Pitkin County staff and a regional housing coalition asked the BOCC to consider joining a multi-jurisdictional subsidy for Cavern Springs Mobile Home Park residents seeking to form a resident-owned community; residents must submit an offer by June with a closing by October, and staff proposed a revised subsidy target of about $8 million with $6M local, $2M private and a $10M low-interest loan.

Pitkin County housing staff and the West Mountain Regional Housing Coalition presented a request on April 14 to support residents at Cavern Springs Mobile Home Park in organizing a resident-owned community (ROC) to preserve deeply affordable housing used by regional workers.

Ashley Pearl, Pitkin County housing and resiliency director, said the county has been approached and that staff is weighing options while a county housing-retreat discussion is being scheduled in May to set strategic funding criteria. "Right now, we have $3,000,000 available in our partnership fund for 2026 and $1,000,000 for 2027," Pearl said, noting a combined $4,000,000 line in the housing property tax budget that staff is treating as part of the calculation for any contribution.

April Long, executive director of the West Mountain Regional Housing Coalition, described Cavern Springs (near Glenwood Springs, unincorporated Garfield County): about 98 lots and roughly 300 residents, with an asking price around $23 million and residents targeting a $24 million acquisition that would include capital improvements and reserves. Long described the model: residents form an owner‑controlled nonprofit, bring in technical assistance from ThistleRock and financing from Rock Capital USA (a CDFI). She warned that without subsidy, lot rents would become unaffordable — presenting pro formas that showed lot-rent pressure without subsidy — and said residents need to make an offer by June and close by October, creating tight timelines for bridge financing and commitments.
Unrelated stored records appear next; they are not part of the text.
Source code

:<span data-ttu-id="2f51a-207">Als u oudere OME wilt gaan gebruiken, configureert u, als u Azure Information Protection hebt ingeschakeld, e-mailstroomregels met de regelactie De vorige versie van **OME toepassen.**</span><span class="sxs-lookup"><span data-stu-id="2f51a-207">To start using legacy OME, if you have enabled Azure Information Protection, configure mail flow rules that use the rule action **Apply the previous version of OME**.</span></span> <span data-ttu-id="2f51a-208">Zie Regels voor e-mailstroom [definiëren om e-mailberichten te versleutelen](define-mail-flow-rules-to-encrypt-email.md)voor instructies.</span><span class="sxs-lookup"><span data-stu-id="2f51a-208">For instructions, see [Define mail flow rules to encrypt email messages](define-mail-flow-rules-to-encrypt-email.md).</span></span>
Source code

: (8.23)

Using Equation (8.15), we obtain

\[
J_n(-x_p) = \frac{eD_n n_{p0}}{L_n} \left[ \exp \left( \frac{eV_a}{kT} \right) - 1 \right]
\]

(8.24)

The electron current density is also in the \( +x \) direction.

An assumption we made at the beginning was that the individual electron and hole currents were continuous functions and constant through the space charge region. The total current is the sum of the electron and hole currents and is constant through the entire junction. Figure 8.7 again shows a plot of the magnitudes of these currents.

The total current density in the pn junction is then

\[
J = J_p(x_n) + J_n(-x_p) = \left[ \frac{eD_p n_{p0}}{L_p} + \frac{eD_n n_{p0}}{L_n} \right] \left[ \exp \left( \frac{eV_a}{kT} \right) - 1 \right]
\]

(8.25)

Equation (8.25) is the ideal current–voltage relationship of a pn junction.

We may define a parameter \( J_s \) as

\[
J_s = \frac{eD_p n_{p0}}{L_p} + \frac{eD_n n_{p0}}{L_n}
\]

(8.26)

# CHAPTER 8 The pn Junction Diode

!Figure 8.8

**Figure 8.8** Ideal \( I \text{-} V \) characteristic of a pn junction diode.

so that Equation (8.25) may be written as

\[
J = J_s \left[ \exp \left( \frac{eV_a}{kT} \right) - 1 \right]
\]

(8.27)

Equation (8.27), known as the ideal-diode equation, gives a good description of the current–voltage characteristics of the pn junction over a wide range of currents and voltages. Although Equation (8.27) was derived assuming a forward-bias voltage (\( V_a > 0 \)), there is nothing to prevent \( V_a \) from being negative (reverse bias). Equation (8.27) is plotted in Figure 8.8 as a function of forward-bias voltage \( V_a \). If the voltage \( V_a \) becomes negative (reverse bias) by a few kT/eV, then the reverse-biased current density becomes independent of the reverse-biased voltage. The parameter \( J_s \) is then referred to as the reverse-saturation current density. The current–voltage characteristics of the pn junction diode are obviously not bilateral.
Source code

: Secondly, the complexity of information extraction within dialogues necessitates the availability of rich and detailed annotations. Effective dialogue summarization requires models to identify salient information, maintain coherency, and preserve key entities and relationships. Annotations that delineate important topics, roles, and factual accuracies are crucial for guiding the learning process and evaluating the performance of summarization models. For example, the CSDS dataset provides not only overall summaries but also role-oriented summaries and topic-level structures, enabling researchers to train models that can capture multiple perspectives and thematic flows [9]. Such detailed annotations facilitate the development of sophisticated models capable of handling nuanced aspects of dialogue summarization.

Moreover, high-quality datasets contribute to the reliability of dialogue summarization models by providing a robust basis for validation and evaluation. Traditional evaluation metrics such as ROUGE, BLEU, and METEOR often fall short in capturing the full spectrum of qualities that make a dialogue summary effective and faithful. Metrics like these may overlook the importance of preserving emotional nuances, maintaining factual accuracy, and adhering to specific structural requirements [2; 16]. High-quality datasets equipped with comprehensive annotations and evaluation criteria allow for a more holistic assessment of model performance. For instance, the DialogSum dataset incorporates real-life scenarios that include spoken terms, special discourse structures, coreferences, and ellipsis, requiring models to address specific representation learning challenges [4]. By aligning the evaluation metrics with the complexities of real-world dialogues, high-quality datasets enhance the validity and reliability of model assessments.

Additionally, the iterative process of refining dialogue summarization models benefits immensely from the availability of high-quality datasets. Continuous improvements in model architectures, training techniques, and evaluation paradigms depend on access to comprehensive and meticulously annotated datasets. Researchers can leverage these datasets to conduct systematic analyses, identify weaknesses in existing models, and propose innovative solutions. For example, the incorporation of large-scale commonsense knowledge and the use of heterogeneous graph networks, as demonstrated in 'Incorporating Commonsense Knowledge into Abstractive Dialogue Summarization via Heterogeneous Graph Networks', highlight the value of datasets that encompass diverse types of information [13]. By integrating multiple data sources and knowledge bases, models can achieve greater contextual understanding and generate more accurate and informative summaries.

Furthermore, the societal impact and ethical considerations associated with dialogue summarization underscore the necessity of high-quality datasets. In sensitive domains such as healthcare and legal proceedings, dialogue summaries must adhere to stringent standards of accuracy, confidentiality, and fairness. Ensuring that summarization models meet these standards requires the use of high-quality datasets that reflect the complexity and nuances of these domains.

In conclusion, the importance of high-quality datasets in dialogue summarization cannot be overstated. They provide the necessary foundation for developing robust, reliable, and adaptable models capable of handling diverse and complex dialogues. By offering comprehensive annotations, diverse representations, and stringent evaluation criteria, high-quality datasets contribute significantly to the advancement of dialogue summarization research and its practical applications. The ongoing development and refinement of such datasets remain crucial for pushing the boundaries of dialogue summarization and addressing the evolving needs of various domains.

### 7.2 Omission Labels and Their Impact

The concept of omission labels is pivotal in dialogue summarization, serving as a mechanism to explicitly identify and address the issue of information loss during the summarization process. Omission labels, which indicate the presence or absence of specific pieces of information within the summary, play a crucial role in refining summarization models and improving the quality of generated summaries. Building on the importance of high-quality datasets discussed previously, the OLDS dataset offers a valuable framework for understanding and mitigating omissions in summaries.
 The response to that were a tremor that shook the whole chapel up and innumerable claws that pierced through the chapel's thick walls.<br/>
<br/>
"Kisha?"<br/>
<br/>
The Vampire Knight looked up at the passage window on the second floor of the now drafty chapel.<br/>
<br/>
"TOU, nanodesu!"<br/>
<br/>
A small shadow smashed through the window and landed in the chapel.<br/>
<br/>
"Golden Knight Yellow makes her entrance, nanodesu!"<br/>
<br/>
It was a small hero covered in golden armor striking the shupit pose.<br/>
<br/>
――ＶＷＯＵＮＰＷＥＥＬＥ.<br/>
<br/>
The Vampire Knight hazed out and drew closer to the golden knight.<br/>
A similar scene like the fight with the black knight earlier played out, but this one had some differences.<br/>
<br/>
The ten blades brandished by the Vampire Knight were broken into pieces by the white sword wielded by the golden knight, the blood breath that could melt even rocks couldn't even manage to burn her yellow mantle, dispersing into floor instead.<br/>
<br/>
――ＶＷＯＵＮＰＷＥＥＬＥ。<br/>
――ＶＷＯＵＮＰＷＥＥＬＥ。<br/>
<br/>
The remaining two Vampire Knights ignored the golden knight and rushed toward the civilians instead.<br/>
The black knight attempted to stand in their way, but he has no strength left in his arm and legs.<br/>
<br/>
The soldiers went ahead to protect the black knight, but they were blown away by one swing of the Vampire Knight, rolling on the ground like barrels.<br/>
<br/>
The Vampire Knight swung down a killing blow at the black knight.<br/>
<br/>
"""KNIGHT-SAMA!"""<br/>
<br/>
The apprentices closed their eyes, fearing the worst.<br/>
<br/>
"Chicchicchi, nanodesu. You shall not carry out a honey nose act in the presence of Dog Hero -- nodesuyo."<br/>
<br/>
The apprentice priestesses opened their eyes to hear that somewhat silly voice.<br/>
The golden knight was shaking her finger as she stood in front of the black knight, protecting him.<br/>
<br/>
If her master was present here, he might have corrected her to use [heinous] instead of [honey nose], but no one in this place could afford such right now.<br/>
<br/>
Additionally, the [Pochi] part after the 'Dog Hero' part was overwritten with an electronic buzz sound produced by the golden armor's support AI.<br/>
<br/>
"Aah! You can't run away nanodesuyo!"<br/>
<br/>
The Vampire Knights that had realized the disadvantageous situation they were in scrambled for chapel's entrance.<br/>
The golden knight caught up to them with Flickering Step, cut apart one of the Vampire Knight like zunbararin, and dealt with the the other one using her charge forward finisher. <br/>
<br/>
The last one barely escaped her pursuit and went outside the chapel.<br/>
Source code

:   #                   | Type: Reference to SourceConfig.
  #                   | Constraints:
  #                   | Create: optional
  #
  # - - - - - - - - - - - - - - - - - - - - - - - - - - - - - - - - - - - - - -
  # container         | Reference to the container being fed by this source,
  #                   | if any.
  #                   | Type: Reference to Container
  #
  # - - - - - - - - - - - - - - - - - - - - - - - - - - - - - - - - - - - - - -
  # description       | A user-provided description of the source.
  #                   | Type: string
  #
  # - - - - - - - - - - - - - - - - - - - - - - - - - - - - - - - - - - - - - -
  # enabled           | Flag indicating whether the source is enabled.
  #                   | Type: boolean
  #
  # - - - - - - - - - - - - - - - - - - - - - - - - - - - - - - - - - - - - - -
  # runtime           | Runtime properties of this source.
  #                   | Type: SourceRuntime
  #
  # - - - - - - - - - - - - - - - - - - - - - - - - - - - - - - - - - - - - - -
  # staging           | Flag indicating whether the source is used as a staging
Long said the coalition’s revised subsidy goal is $8 million (reduced from an earlier $10 million estimate): a proposed $6 million from local governments, $2 million from private donors and a $10 million low-interest loan as part of the capital stack to lower permanent debt. She noted Carbondale has committed $500,000 and Snowmass Village has signaled interest in $600,000; city of Aspen had been asked for $2.1 million (a city decision that staff said might be forthcoming).

Board members pressed staff on several points: why Pitkin County should contribute, how many Pitkin County employees live in the park, whether a county loan or bonding approach could bridge timing gaps, and whether contributing would create unsustainable precedent if many parks come forward. Staff said the coalition is exploring a regional approach and will return with a clearer financial picture and outreach to private partners if the board would like a faster response prior to the June deadline.

What’s next: staff offered options, including a modest initial pledge now with the possibility of expanding support after a May housing retreat and additional partner commitments; the board asked for more analysis of impacts on the county housing fund and alternative funding and loan structures.